What is required: Go through the data and copy every line exactly, but not the images.

Stored data:
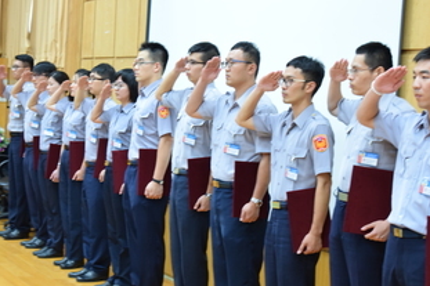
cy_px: 162
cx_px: 216
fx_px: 1015
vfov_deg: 16.0
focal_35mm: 85
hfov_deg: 23.9
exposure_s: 1/80
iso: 1400
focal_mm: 44
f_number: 4.5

Exercise output:
cy_px: 162
cx_px: 216
fx_px: 1015
vfov_deg: 16.0
focal_35mm: 85
hfov_deg: 23.9
exposure_s: 1/80
iso: 1400
focal_mm: 44
f_number: 4.5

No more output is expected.